Monster Java "Black Russian," actually tastes edible and leaves me feeling okay.


----------



## djpharoah (Oct 31, 2009)

I remember having a Red Bull when they first came out. I was shaking like a crack head the entire evening. Since then if I need energy I'll get some sleep or break out a power nap.


----------



## Daemoniac (Oct 31, 2009)

Monster tastes like green snake lollies mixed with mouldy arse


----------



## Janiator (Oct 31, 2009)

Just slept 6 hours? I sleep about 6-4H every day, exept on weekends.
Am I the only one who thinks all energy drinks taste horrible?


----------



## Daemoniac (Oct 31, 2009)

Everyone thinks they taste horrible at first. The ones that keep drinking them (like me) are just addicted.

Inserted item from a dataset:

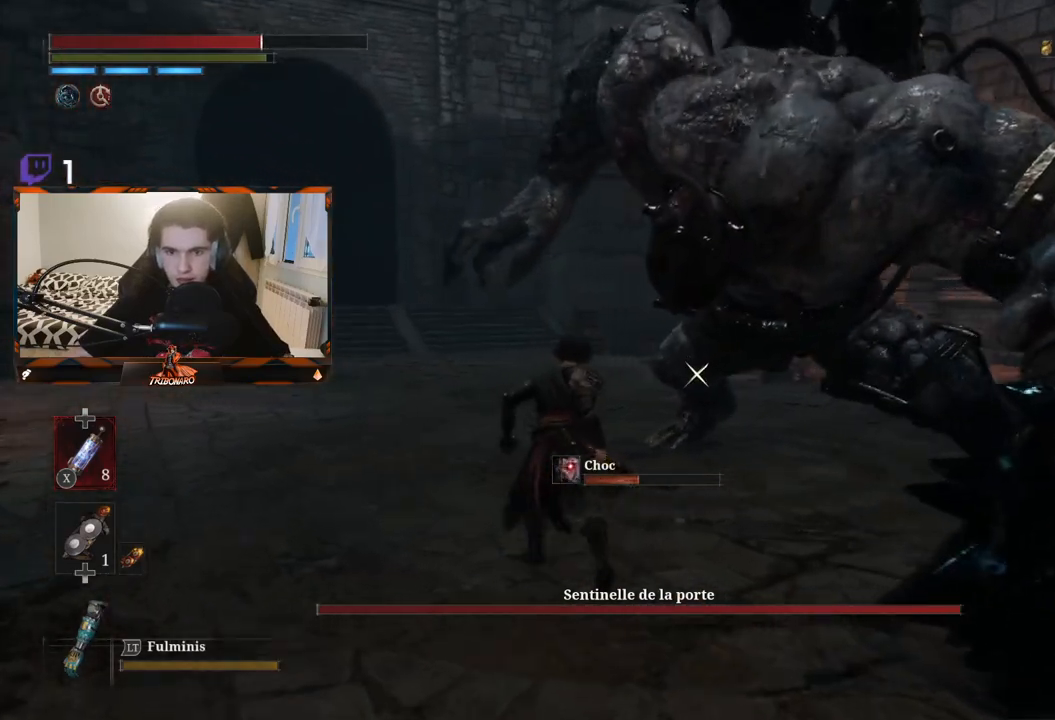
{"buttons": [], "left_stick": "up", "right_stick": "center", "events": [[317, "left_stick", "up"]]}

I will say though, _all_ of the "Red Eye" energy drinks taste fucking awesome


----------



## jymellis (Oct 31, 2009)

they have no effect on me besides rotten farts.


----------



## Breakdown (Oct 31, 2009)

They taste pretty bad i dont get all the hype around them Ive tried em a couple of times they didnt even make me a little more alert if anything they made be a bit more tired after I drank them (not like a crash i felt tired right after finishing the can). their coffee drinks are pretty good but they didnt make me at all more jittery or alert. same thing with regular coffee or red bulls. But One time I drank 2 full 24 or 32 oz (cant remember) mountain dews and I couldnt stop sweating for like 30 minutes.


----------



## scottro202 (Nov 1, 2009)

I guess it affects me moreso than some because I'm young and small. I'm 15, 5'8" and 145. Not big by any means, so maybe caffeine is inda like alcohol in that the bigger you are the less it will affect you? (I have no clue if that's anywhere near factual, just a guess)


----------



## Breakdown (Nov 1, 2009)

scottro202 said:


> I guess it affects me moreso than some because I'm young and small. I'm 15, 5'8" and 145. Not big by any means, so maybe caffeine is inda like alcohol in that the bigger you are the less it will affect you? (I have no clue if that's anywhere near factual, just a guess)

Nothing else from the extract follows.